In this study, we employed the SIRS model to systematically simulate influenza virus outbreak patterns under various warming scenarios. The results demonstrated that different warming signals have different effects on influenza transmission. The addition of separate hot summer and warm winter signals caused large fluctuations in the number of influenza infections and gradually disappeared. In the case of long-term warm winter and high temperature in summer, the number of infected people showed a tendency to readjust to a new stable state, and the average annual number of infected people was lower than the level before warming. Different parameters also influence the effect of warming signals on influenza activity.

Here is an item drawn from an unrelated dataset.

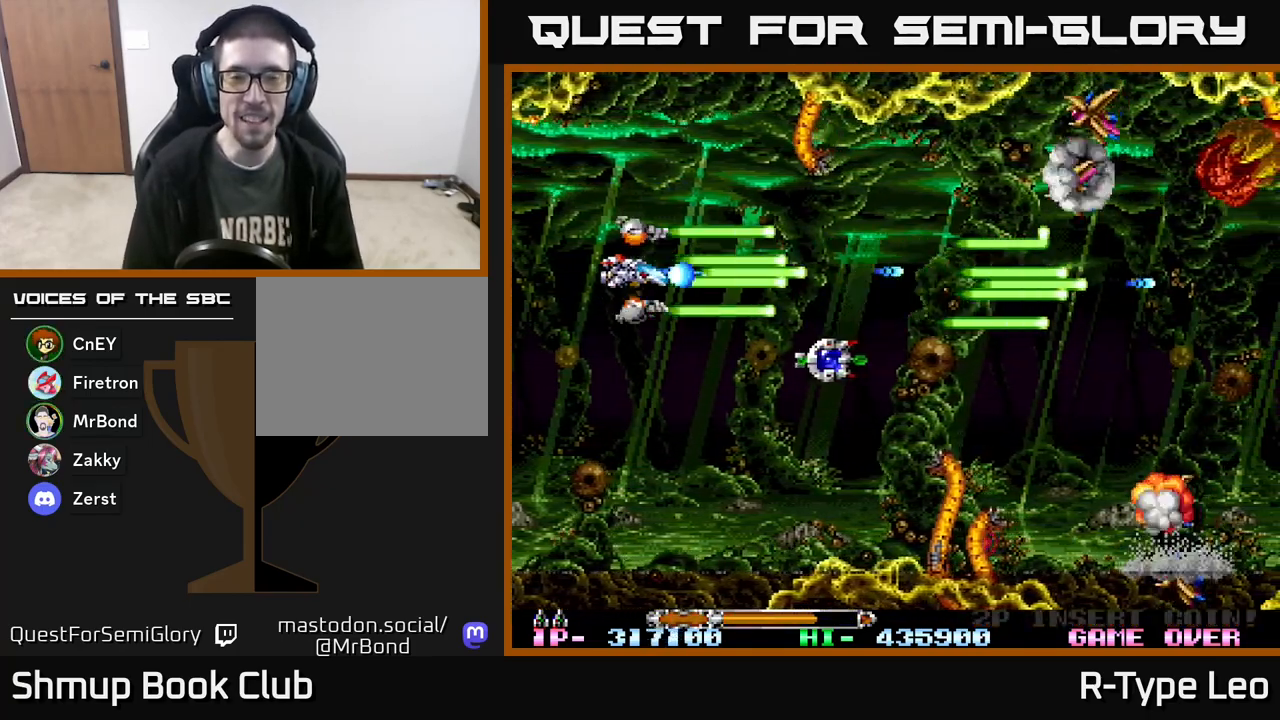
{"buttons": ["R2"], "events": []}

Empirical evidence indicates that influenza viruses exhibit prolonged survival at lower temperatures and relative humidity46,47, while cold and dryness also facilitate aerosol transmission of these viruses48. Furthermore, warm weather tends to encourage outdoor activities, and increased sunlight exposure is linked to enhanced vitamin D synthesis, which in turn bolsters immune responses49,50. Compared with IBV, the risk of IAV is more susceptible to the influence of vitamin D levels51. The increased duration of time spent outdoors impedes viral transmission. In addition to affecting virus survival time, transmission mechanisms, and the human immune system response, temperature also significantly affects the spread and risk of influenza virus infection by affecting population exposure patterns. In cold weather, individuals mainly congregated in poorly ventilated spaces, increasing the proximity and duration of proximity of individuals to others52,53, which elevates the risk of infection48,54. For students, the heat increases school contact53,55. Community contacts are the people most influenced by the weather, for every 1 °C increase in temperature, the number of people in contact is expected to decrease by 2.5%56.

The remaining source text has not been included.